(Data to use)

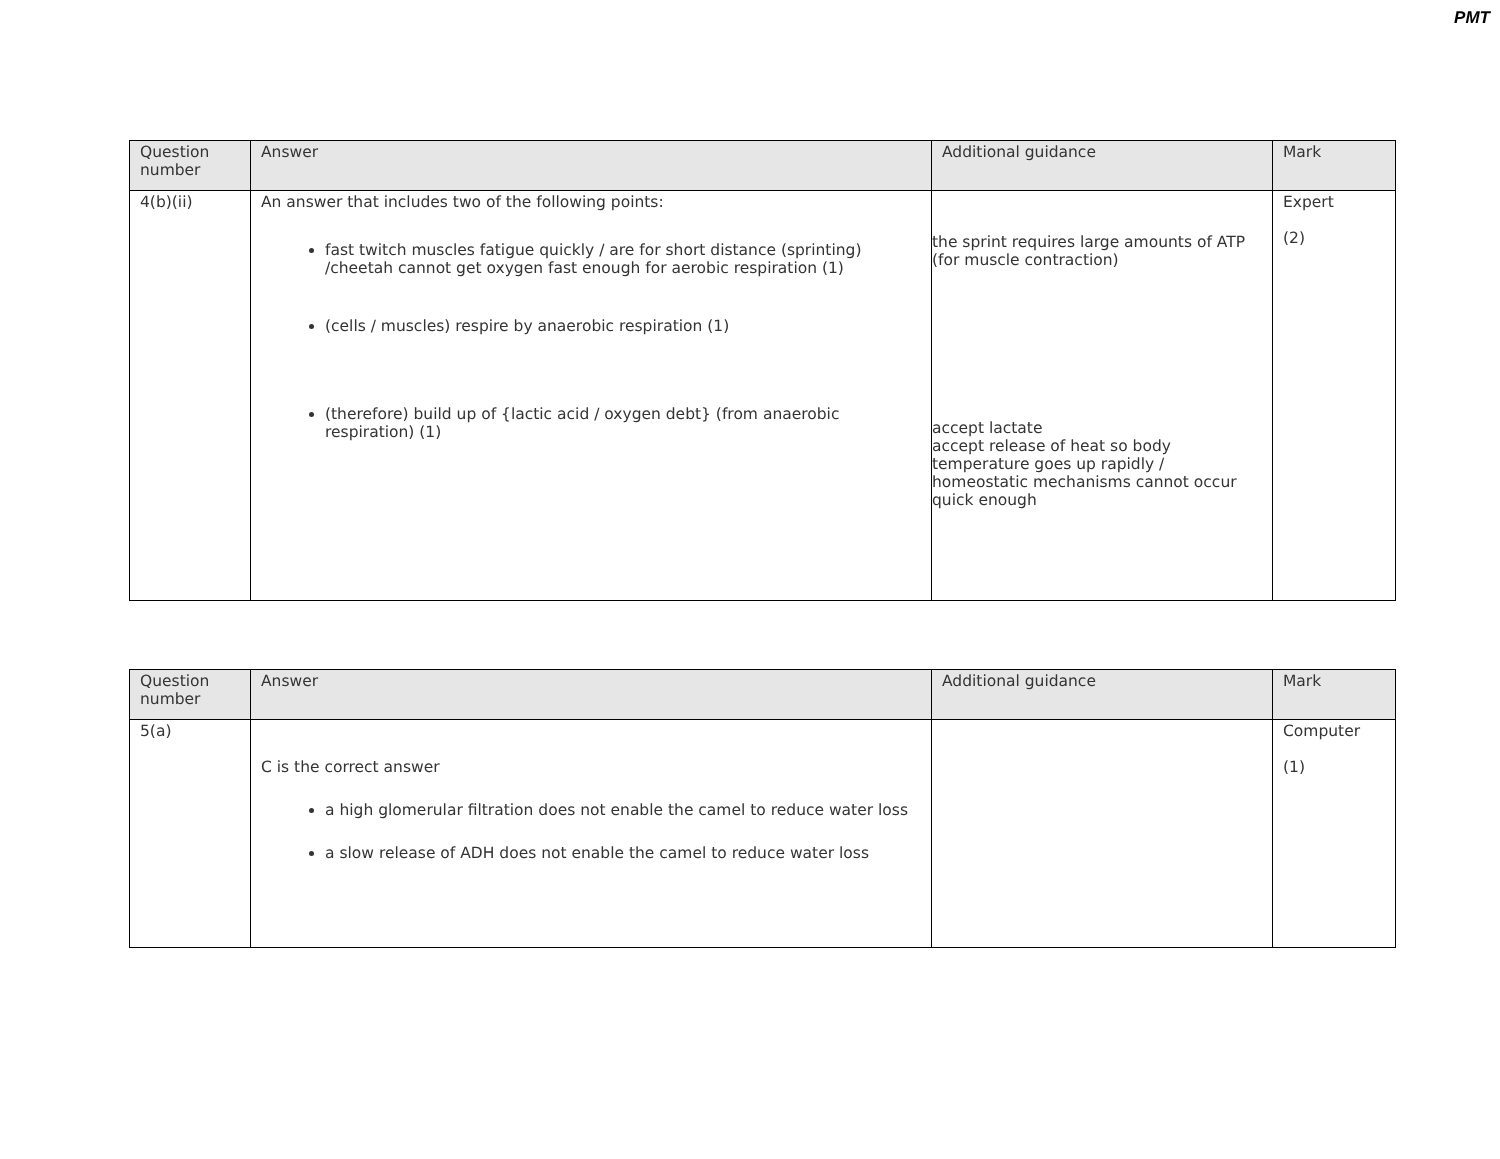PMT
| Question number | Answer | Additional guidance | Mark |
| --- | --- | --- | --- |
| 4(b)(ii) | An answer that includes two of the following points: fast twitch muscles fatigue quickly / are for short distance (sprinting) /cheetah cannot get oxygen fast enough for aerobic respiration (1) (cells / muscles) respire by anaerobic respiration (1) (therefore) build up of {lactic acid / oxygen debt} (from anaerobic respiration) (1) | the sprint requires large amounts of ATP (for muscle contraction) accept lactate accept release of heat so body temperature goes up rapidly / homeostatic mechanisms cannot occur quick enough | Expert (2) |
| Question number | Answer | Additional guidance | Mark |
| --- | --- | --- | --- |
| 5(a) | C is the correct answer a high glomerular filtration does not enable the camel to reduce water loss a slow release of ADH does not enable the camel to reduce water loss | | Computer (1) |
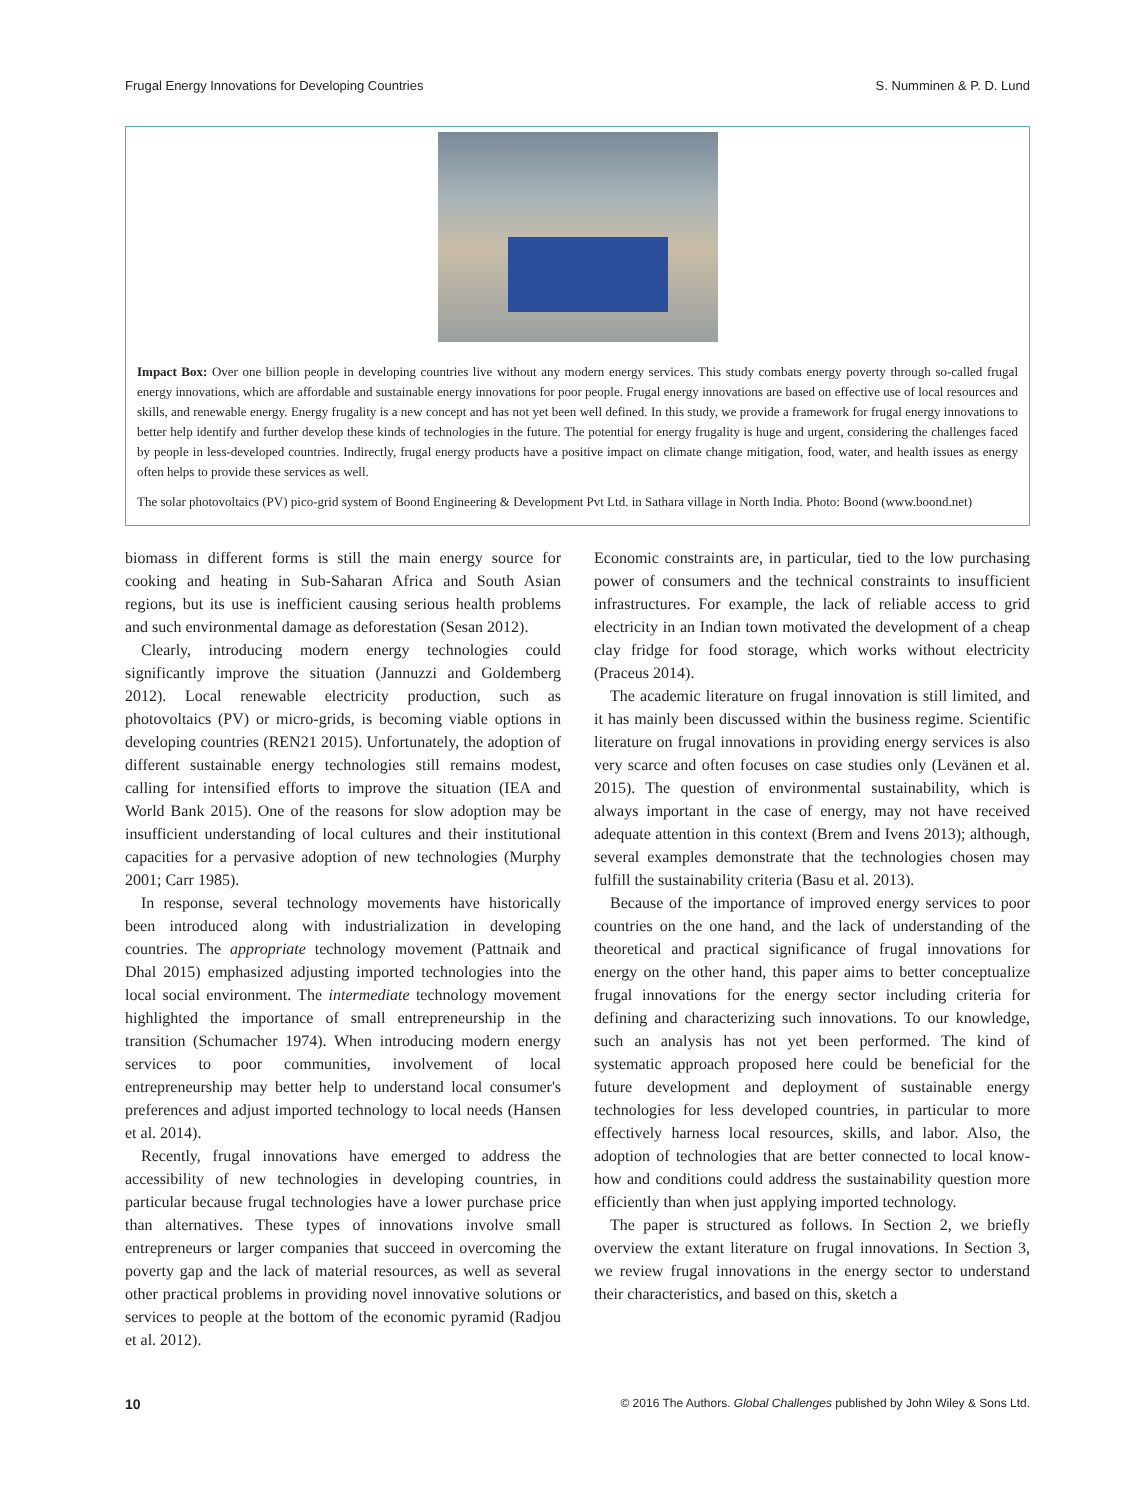Frugal Energy Innovations for Developing Countries S. Numminen & P. D. Lund
Impact Box: Over one billion people in developing countries live without any modern energy services. This study combats energy poverty through so-called frugal energy innovations, which are affordable and sustainable energy innovations for poor people. Frugal energy innovations are based on effective use of local resources and skills, and renewable energy. Energy frugality is a new concept and has not yet been well defined. In this study, we provide a framework for frugal energy innovations to better help identify and further develop these kinds of technologies in the future. The potential for energy frugality is huge and urgent, considering the challenges faced by people in less-developed countries. Indirectly, frugal energy products have a positive impact on climate change mitigation, food, water, and health issues as energy often helps to provide these services as well.
The solar photovoltaics (PV) pico-grid system of Boond Engineering & Development Pvt Ltd. in Sathara village in North India. Photo: Boond (www.boond.net)
biomass in different forms is still the main energy source for cooking and heating in Sub-Saharan Africa and South Asian regions, but its use is inefficient causing serious health problems and such environmental damage as deforestation (Sesan 2012).
Clearly, introducing modern energy technologies could significantly improve the situation (Jannuzzi and Goldemberg 2012). Local renewable electricity production, such as photovoltaics (PV) or micro-grids, is becoming viable options in developing countries (REN21 2015). Unfortunately, the adoption of different sustainable energy technologies still remains modest, calling for intensified efforts to improve the situation (IEA and World Bank 2015). One of the reasons for slow adoption may be insufficient understanding of local cultures and their institutional capacities for a pervasive adoption of new technologies (Murphy 2001; Carr 1985).
In response, several technology movements have historically been introduced along with industrialization in developing countries. The appropriate technology movement (Pattnaik and Dhal 2015) emphasized adjusting imported technologies into the local social environment. The intermediate technology movement highlighted the importance of small entrepreneurship in the transition (Schumacher 1974). When introducing modern energy services to poor communities, involvement of local entrepreneurship may better help to understand local consumer's preferences and adjust imported technology to local needs (Hansen et al. 2014).
Recently, frugal innovations have emerged to address the accessibility of new technologies in developing countries, in particular because frugal technologies have a lower purchase price than alternatives. These types of innovations involve small entrepreneurs or larger companies that succeed in overcoming the poverty gap and the lack of material resources, as well as several other practical problems in providing novel innovative solutions or services to people at the bottom of the economic pyramid (Radjou et al. 2012).
Economic constraints are, in particular, tied to the low purchasing power of consumers and the technical constraints to insufficient infrastructures. For example, the lack of reliable access to grid electricity in an Indian town motivated the development of a cheap clay fridge for food storage, which works without electricity (Praceus 2014).
The academic literature on frugal innovation is still limited, and it has mainly been discussed within the business regime. Scientific literature on frugal innovations in providing energy services is also very scarce and often focuses on case studies only (Levänen et al. 2015). The question of environmental sustainability, which is always important in the case of energy, may not have received adequate attention in this context (Brem and Ivens 2013); although, several examples demonstrate that the technologies chosen may fulfill the sustainability criteria (Basu et al. 2013).
Because of the importance of improved energy services to poor countries on the one hand, and the lack of understanding of the theoretical and practical significance of frugal innovations for energy on the other hand, this paper aims to better conceptualize frugal innovations for the energy sector including criteria for defining and characterizing such innovations. To our knowledge, such an analysis has not yet been performed. The kind of systematic approach proposed here could be beneficial for the future development and deployment of sustainable energy technologies for less developed countries, in particular to more effectively harness local resources, skills, and labor. Also, the adoption of technologies that are better connected to local know-how and conditions could address the sustainability question more efficiently than when just applying imported technology.
The paper is structured as follows. In Section 2, we briefly overview the extant literature on frugal innovations. In Section 3, we review frugal innovations in the energy sector to understand their characteristics, and based on this, sketch a
10 © 2016 The Authors. Global Challenges published by John Wiley & Sons Ltd.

(End Data to use)

● Exercise aim
Only one stretch of the material above is wanted: the line containing "Expert (2) |" through the line containing "Frugal Energy Innovations for". Restate it word for word, minus the pictures.

● Reply
| 4(b)(ii) | An answer that includes two of the following points: fast twitch muscles fatigue quickly / are for short distance (sprinting) /cheetah cannot get oxygen fast enough for aerobic respiration (1) (cells / muscles) respire by anaerobic respiration (1) (therefore) build up of {lactic acid / oxygen debt} (from anaerobic respiration) (1) | the sprint requires large amounts of ATP (for muscle contraction) accept lactate accept release of heat so body temperature goes up rapidly / homeostatic mechanisms cannot occur quick enough | Expert (2) |
| Question number | Answer | Additional guidance | Mark |
| --- | --- | --- | --- |
| 5(a) | C is the correct answer a high glomerular filtration does not enable the camel to reduce water loss a slow release of ADH does not enable the camel to reduce water loss | | Computer (1) |
Frugal Energy Innovations for Developing Countries S. Numminen & P. D. Lund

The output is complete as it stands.